The custodian of the Bard's bones has poured cold water on plans by a US academic to exhume his body to discover if he was murdered.
Rev Martin Gorick, from the Holy Trinity Church in Stratford-upon-Avon where William Shakespeare is buried, said nobody had asked to exhume his body and, if they had, they would have been refused.
According to reports, Professor James Starrs, a forensic expert from George Washington University, has expressed an interest in digging up Shakespeare's body to discover if he was murdered by his son-in-law.
The professor, who has been dubbed "the father of Indiana Jones", said: "Shakespeare has made it clear that there is no justification for removing his bones.
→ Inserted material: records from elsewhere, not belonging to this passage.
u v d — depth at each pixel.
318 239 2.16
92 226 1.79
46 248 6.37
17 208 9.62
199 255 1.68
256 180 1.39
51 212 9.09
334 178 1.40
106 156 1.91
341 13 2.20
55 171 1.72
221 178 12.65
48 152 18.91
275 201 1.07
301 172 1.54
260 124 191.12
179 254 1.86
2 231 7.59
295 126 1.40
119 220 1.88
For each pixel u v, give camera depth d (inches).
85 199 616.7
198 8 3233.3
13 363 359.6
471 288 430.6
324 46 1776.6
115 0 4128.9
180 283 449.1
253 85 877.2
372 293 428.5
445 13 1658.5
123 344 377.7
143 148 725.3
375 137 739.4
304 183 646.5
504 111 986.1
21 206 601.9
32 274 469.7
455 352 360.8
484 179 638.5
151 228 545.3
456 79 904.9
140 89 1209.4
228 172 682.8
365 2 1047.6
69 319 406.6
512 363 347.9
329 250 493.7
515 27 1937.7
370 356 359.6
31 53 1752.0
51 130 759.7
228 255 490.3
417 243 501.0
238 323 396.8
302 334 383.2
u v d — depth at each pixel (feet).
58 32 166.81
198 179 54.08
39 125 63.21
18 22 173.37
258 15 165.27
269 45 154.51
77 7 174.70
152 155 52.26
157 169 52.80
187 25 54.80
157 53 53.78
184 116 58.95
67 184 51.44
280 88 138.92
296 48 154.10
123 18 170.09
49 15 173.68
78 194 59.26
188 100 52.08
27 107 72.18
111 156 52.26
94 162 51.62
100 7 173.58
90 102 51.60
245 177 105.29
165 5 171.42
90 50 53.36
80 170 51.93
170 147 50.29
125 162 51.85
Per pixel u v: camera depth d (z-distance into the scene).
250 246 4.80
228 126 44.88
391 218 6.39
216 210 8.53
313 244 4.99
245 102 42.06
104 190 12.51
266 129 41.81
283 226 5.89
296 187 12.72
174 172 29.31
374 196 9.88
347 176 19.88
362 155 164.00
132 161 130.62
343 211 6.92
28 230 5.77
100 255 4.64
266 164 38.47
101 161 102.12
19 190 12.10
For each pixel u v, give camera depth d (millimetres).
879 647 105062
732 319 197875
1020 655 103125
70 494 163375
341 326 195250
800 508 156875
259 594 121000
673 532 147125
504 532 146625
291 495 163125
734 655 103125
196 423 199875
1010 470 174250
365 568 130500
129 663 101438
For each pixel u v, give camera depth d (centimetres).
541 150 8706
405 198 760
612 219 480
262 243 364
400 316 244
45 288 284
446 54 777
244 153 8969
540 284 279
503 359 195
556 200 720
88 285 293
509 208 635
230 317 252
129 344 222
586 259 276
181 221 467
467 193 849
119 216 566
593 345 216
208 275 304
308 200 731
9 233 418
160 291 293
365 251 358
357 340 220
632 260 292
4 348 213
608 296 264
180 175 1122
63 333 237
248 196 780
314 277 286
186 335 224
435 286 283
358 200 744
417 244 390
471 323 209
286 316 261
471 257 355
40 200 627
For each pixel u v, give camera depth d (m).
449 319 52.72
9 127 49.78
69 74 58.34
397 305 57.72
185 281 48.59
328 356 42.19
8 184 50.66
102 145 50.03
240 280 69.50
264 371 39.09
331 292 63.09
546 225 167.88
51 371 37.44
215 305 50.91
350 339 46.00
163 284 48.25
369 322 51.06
"However, there is some consideration of foul play and the possibility that we could positively identify his body."
By law, permission to exhume the body must come from a member of his family and, as there are no known living relatives, the decision then rests with Rev Gorick, as vicar, and the Parochial Church Council.
Rev Gorick said: "We have not been approached directly so nothing may come of it and it has never come up during my time here at the church.
"Shakespeare's body is buried in a fabulous part of the church and it is of worldwide historical interest.
"Like anybody, I am interested to know exactly what is buried there. I suspect there is a family vault so I would be intrigued to know what is under ground but I would not like to disturb any remains."
Above the crypt is the inscription: "Blest be the man that spares these stones. And curst be he that moves my bones."